Funny how people are in an uproar about this, but think that Streetview and Pictometry are neat technological innovations.
Imagine if the posters here found out about NAIP (where the federal government takes an aerial picture of every backyard in the country every year).
Well I guess they have to pay for them some way. That would be the Republican way. But what worries me more are the personal drones that people can buy. Understand you can buy them on the internet.
Government reads all my blogs
If you live in a major metro, odds are your city is shelling out a half million dollars a year for lidar, aerial photos, and aerial oblique photos to be flown by airplane.
They are already taking aerial photos and 3d scans of your back yard.
With drones, that cost drops down to less than $5k per year for the same data. Either way, it comes out of your pocket as a taxpayer. (Of course, the main use for this data is drawing property lines and addressing roads for 911; but go ahead and worry that it will be used for to catch speeders.)
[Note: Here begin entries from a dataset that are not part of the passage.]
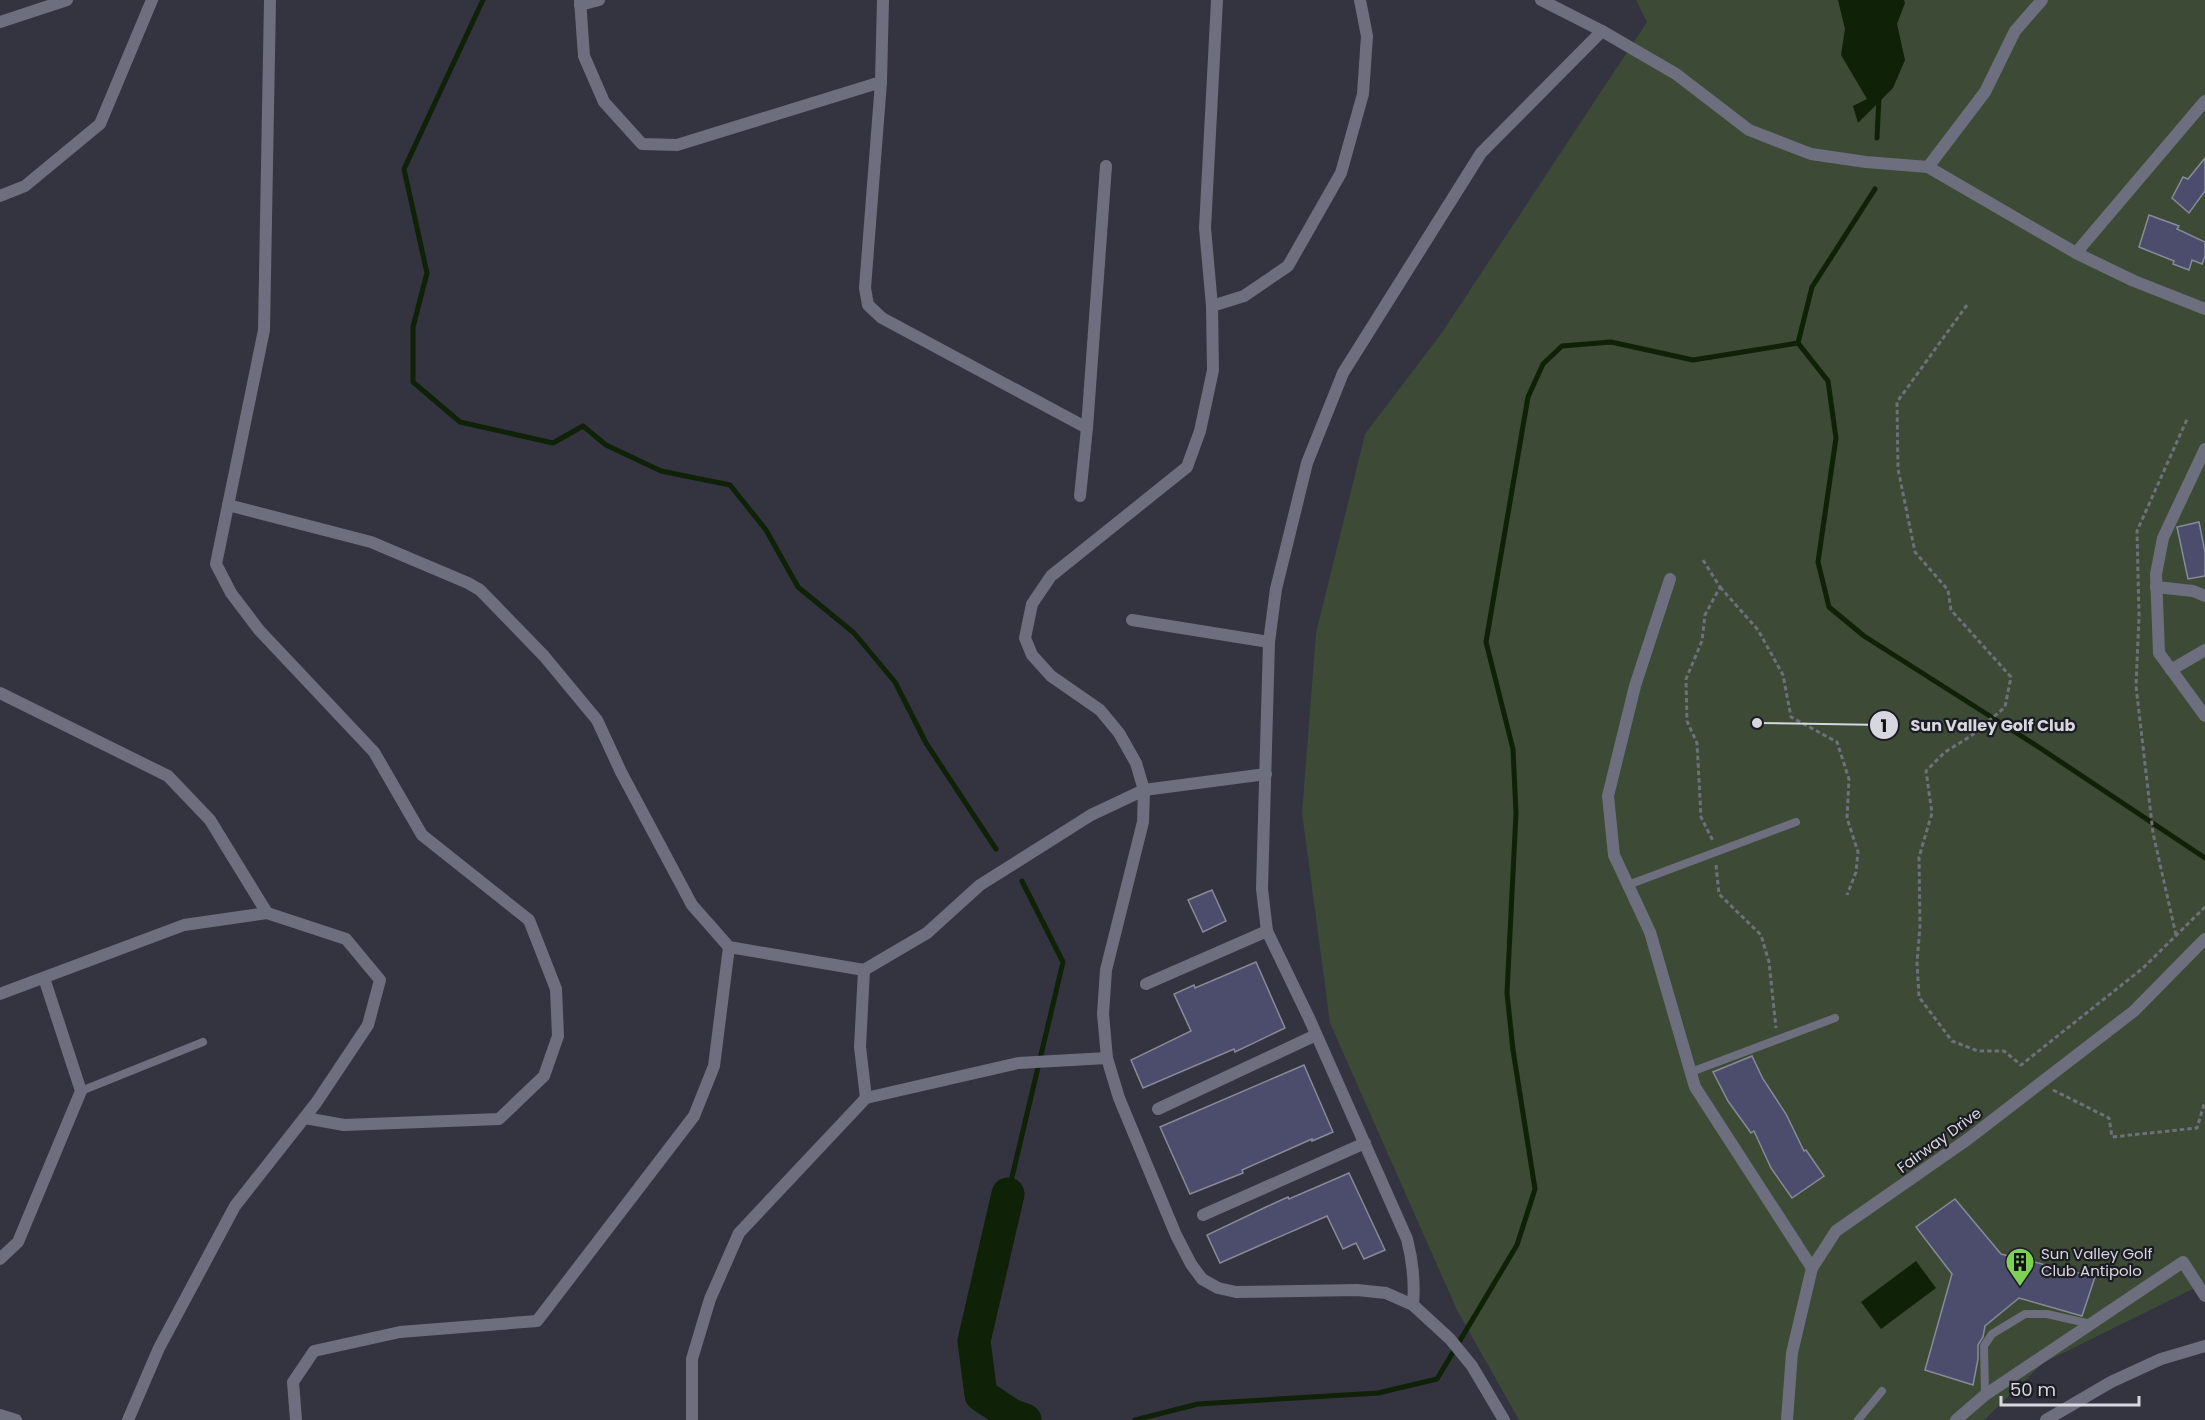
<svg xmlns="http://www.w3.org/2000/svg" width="2205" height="1420" font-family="Poppins,sans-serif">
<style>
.green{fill:#3c4a36}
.water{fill:#0f2106}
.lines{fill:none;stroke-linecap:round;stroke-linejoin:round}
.stream{stroke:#0f2106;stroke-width:5}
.river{stroke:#0f2106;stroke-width:33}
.building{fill:#4c4d6d;stroke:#898a98;stroke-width:1.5}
.path{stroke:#6f707a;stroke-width:3;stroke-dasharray:4.5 3;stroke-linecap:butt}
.service{stroke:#6e6f7e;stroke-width:8}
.minor{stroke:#6e6f7e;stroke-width:12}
.labels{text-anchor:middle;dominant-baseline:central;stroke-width:4.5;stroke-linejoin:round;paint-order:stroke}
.street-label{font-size:15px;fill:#d7d7df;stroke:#1c1c22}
.poi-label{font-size:15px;fill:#d7d7df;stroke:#1c1c22;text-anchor:start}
.leader{fill:none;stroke:#d7d7df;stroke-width:2}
.callout-dot{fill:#d7d7df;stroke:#1c1c22;stroke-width:2}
.mark-label{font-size:18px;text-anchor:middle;font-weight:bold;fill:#111}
.callout-label{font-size:16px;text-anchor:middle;font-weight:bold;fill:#d7d7df;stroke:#1c1c22;stroke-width:4.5;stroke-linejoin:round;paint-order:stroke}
</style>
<rect width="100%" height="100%" fill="#333440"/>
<path class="green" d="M 1636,0 L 2205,0 L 2205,1283 L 2043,1363 L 1984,1420 L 1519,1420 L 1457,1310 L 1330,1023 L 1302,813 L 1316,633 L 1365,434 L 1441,334 L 1647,22 Z"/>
<g class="water">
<path d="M 1838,0 L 1904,0 L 1905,3 L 1897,24 L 1905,60 L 1893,88 L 1858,123 L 1853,106 L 1867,99 L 1841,55 L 1845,29 Z"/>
<path d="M 1916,1261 L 1936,1288 L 1881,1329 L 1861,1302 Z"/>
</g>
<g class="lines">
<g class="stream">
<path d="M 483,0 L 404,169 L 427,273 L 413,327 L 413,382 L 460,422 L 553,443 L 583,426 L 606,445 L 661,471 L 730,485 L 766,530 L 798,587 L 854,633 L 895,682 L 926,743 L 996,849"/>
<path d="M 1877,138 L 1879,97"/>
<path d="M 1798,343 L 1828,381 L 1836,438 L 1818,562 L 1829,607 L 1864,636 L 2037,746 L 2205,858"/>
<path d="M 1798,343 L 1812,287 L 1875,189"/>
<path d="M 1008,1194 L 1063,962 L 1022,881"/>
<path d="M 1135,1420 L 1198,1404 L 1378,1393 L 1437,1379 L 1517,1245 L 1535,1189 L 1513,1050 L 1507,993 L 1516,813 L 1513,749 L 1486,642 L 1528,397 L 1543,364 L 1562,346 L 1611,342 L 1693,360 L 1798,343"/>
</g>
<path class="river" d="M 1008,1194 L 974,1341 L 981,1395 L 1011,1415 L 1025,1420"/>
</g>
<g class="building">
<path d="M 2205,158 L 2205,191 L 2189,213 L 2172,198 L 2183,177 L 2188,179 Z"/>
<path d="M 2149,215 L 2179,226 L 2177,229 L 2205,242 L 2205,256 L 2202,264 L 2192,260 L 2189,270 L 2173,264 L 2174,261 L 2139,247 Z"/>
<path d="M 2199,522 L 2205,552 L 2205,576 L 2188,579 L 2177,527 Z"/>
<path d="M 1212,890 L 1226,921 L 1203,932 L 1188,900 Z"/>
<path d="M 1256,962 L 1285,1028 L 1235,1052 L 1234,1049 L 1143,1088 L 1131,1060 L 1191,1031 L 1174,994 L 1194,985 L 1195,988 Z"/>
<path d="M 1752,1056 L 1763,1079 L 1786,1114 L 1804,1151 L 1806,1150 L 1824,1176 L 1792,1198 L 1771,1168 L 1754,1131 L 1751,1133 L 1728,1101 L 1713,1072 Z"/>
<path d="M 1304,1065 L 1333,1132 L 1312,1141 L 1312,1139 L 1242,1170 L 1243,1173 L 1190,1194 L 1160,1127 Z"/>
<path d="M 1349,1173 L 1385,1250 L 1364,1259 L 1356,1243 L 1343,1249 L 1327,1216 L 1220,1263 L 1207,1235 L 1266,1207 L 1288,1197 L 1289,1199 Z"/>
<path d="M 1955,1199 L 2001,1254 L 2095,1277 L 2082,1316 L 2019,1298 L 1985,1326 L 1983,1337 L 1978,1345 L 1978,1359 L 1973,1385 L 1925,1370 L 1952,1274 L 1916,1227 Z"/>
</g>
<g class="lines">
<g class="path">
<path d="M 1967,305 L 1897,402 L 1898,469 L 1915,552 L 1948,590 L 1951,610 L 2011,677 L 2005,707 L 1971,736 L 1945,752 L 1926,771 L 1932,813 L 1919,857 L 1920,926 L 1917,963 L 1919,997 L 1952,1041 L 1978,1051 L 2004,1051 L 2021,1065 L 2143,968 L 2205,907"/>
<path d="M 1703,560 L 1720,587 L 1705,615 L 1702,641 L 1686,679 L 1687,721 L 1697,743 L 1701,817 L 1713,841"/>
<path d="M 1720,587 L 1758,630 L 1783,675 L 1791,717 L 1837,742 L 1849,779 L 1847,818 L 1858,852 L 1856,872 L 1847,895"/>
<path d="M 1716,865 L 1719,894 L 1761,935 L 1769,962 L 1776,1028"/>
<path d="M 2176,935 L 2153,833 L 2136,686 L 2139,616 L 2137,531 L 2188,417"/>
<path d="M 2053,1090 L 2109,1118 L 2112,1137 L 2197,1128 L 2205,1101"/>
</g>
<g class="service">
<path d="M 1628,885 L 1796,822"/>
<path d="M 1691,1072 L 1835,1018"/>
<path d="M 81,1091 L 203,1042"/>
<path d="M 1985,1395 L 1984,1346 L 1992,1334 L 2025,1314 L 2047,1314 L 2091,1324"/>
<path d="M 1858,1420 L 1882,1391"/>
</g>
<g class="minor">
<path d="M 270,0 L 264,330 L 216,564 L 231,593 L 259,630 L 374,752 L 422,835 L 529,920 L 556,989 L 558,1036 L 544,1076 L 499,1119 L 344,1125 L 305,1118"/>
<path d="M 580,0 L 584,56 L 604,102 L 642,144 L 677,145 L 881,82"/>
<path d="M 883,0 L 881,82 L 865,288 L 868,305 L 882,318 L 1087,428 L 1106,166"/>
<path d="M 1217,0 L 1205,228 L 1212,306 L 1213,370 L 1200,431 L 1187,467 L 1051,576 L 1032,604 L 1025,638 L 1032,655 L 1051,676 L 1100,710 L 1119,733 L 1136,763 L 1144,790 L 1143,822 L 1106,970 L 1103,1014 L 1107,1058 L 1119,1098 L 1176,1235 L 1191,1264 L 1202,1279 L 1218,1288 L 1236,1292 L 1357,1290 L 1386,1293 L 1413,1305 L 1450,1339 L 1472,1366 L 1504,1420"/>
<path d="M 1541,0 L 1602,31 L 1676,74 L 1749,130 L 1811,154 L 1866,162 L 1928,167 L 2076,253 L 2134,281 L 2205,309"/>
<path d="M 580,5 L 599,0"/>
<path d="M 0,22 L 67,0"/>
<path d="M 1928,167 L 1985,92 L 2015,31 L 2042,0"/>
<path d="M 0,196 L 25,186 L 100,124 L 152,0"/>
<path d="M 2076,253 L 2205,101"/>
<path d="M 1212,306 L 1244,296 L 1288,266 L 1341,173 L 1363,94 L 1367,36 L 1360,0"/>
<path d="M 2205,449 L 2163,538 L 2156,574 L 2159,653 L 2205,716"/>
<path d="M 1080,496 L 1087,428"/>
<path d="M 228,505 L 371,542 L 468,583 L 480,590 L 544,656 L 597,720 L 621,772 L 692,905 L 729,947 L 864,970 L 927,933 L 980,885 L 1091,815 L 1144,790 L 1266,774"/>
<path d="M 1670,579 L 1635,686 L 1608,796 L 1614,855 L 1650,932 L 1695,1087 L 1812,1268"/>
<path d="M 2156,587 L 2193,591 L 2205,596"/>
<path d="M 1132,620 L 1269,642"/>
<path d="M 2171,670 L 2205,650"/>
<path d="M 0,693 L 168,776 L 210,820 L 267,913"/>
<path d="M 864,970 L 860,1047 L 866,1098"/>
<path d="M 1146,984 L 1267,931"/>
<path d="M 0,994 L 184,925 L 267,913 L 346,939 L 380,980 L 368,1025 L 316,1103 L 235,1206 L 159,1348 L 128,1420"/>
<path d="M 1158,1109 L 1316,1035"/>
<path d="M 1203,1215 L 1365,1143"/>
<path d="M 0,1259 L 18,1242 L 81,1091 L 44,978"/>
<path d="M 1413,1305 C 1415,1281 1413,1262 1407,1239 L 1309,1018 L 1267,931 L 1262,889 L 1269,642 L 1276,589 L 1307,463 L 1343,373 L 1481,153 L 1602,31"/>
<path d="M 0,1415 L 16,1420"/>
<path d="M 296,1420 L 293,1382 L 314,1351 L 400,1332 L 537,1321 L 694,1116 L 714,1066 L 729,947"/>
<path d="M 692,1420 L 692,1359 L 710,1299 L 739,1233 L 866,1098 L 1018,1063 L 1107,1058"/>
<path d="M 1787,1420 L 1792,1353 L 1812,1268 L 1836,1231 L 1968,1139 L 2134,1011 L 2205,939"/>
<path d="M 1956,1420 L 1985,1395 L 2183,1262 L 2205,1296"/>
<path d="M 2046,1420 L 2111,1382 L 2161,1359 L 2205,1346"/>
</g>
</g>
<defs>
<g id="building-pin" transform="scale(1.5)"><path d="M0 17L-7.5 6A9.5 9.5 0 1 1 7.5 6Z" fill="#7ed153" stroke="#1c1c22"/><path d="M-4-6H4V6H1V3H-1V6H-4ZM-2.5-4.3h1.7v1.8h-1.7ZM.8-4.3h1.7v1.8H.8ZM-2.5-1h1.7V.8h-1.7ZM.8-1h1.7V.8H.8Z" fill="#111"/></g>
</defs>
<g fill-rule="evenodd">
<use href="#building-pin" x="2020" y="1262"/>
</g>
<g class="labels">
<g class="street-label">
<text transform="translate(1939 1140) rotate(-36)">Fairway Drive</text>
</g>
<g class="poi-label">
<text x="2041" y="1253">Sun Valley Golf<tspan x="2041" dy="17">Club Antipolo</tspan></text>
</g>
</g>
<path class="leader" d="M1757 723L1884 725"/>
<g class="callout-dot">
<circle cx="1757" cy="723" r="6"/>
<circle cx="1884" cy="725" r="15"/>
</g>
<g class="mark-label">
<text x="1884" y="732">1</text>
</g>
<g class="callout-label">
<text x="1993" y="731">Sun Valley Golf Club</text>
</g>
<path d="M2001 1396v9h138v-9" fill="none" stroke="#d7d7df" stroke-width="3"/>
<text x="2010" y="1396" font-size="18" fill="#d7d7df" stroke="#1c1c22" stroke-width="4.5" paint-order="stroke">50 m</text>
</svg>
Government reads all my email
So what if you are against the government spying or using drones on you. Yer too late.
Cal State Berkley developed the Pentium Cube processor years ago. It was the first processor capable of handling digitizing the english language. This technology went straight to the CIA, who have been storing each and every single keystroke made on a PC using Microsoft Windows since 1998. (google microsoft NSA key)
Using these drones within US borders represent a serious breach of our right to privacy. Allowing it will only lead to greater degradation of our rights, liberties and pursuit of happiness. The question, "Who's watching me now" should not be the first question I ask every morning while I drink my coffee!
Many states already use manned aircraft to identify speeders – I don't see how a drone is any different.
Government taps my cell phone.
These days you see surveillance cameras everywhere streetlights on the corner of buildings you see police helicopters with high-tech cameras, surveillance drones why not they are already equipping them with computers that can lock on individual cell phone tower pings and track anybody they want, today's technology you cannot hide from it so you might as well just accept it. If your a wanted criminal or a drug dealer it is going to suck to be you.
Where is question on drone strikes for DUI texters and cell phone users. I would vote for that.